* [DATA FOR ANALYSIS]
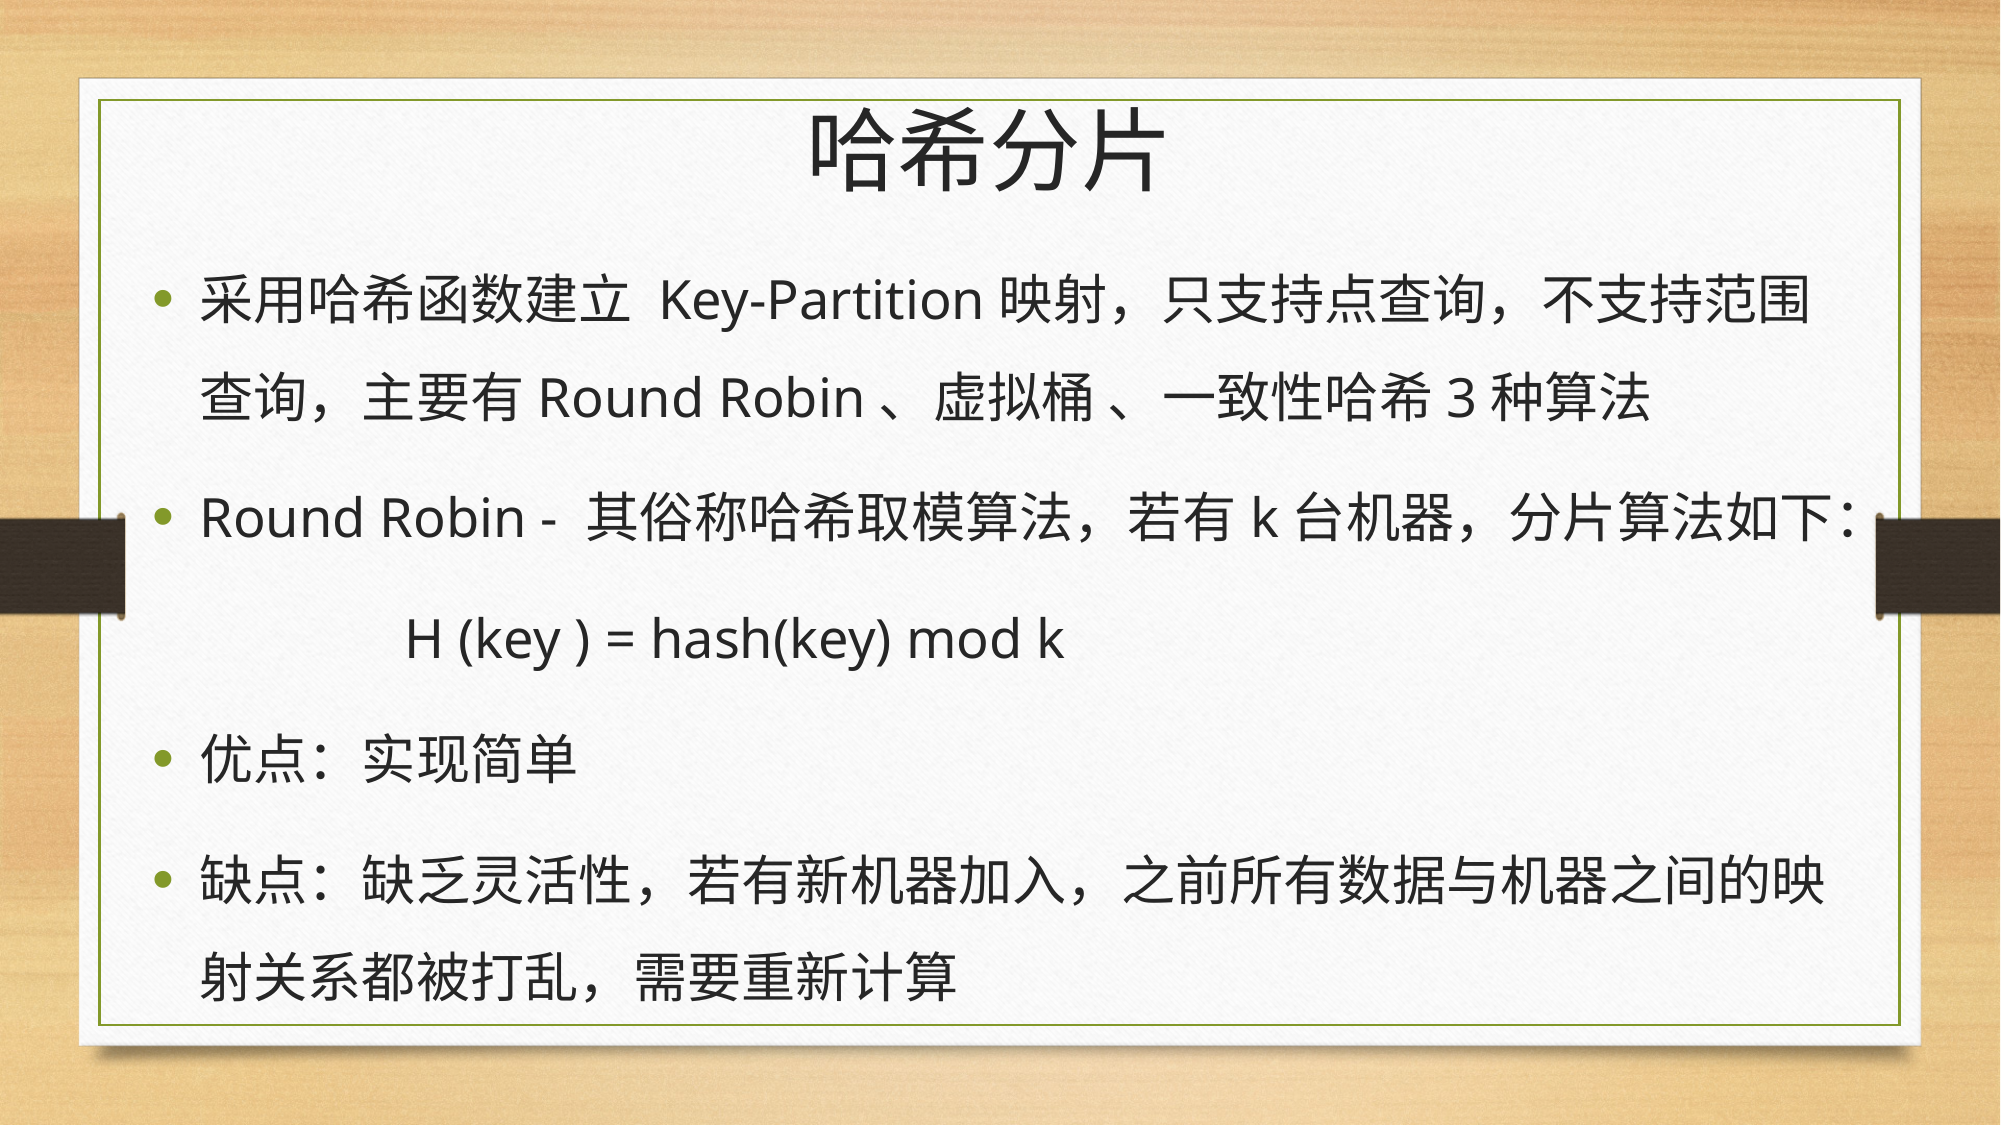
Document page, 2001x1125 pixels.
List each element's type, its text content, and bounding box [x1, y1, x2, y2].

* * *

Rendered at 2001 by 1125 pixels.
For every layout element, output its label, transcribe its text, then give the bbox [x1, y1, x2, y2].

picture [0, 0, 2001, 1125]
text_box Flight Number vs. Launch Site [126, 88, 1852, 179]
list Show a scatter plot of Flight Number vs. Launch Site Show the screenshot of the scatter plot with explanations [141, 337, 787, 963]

* [EXERCISE] Above are records; count the lines among them that include the word "pixels", and give only the number.

* [ANSWER SECTION] 2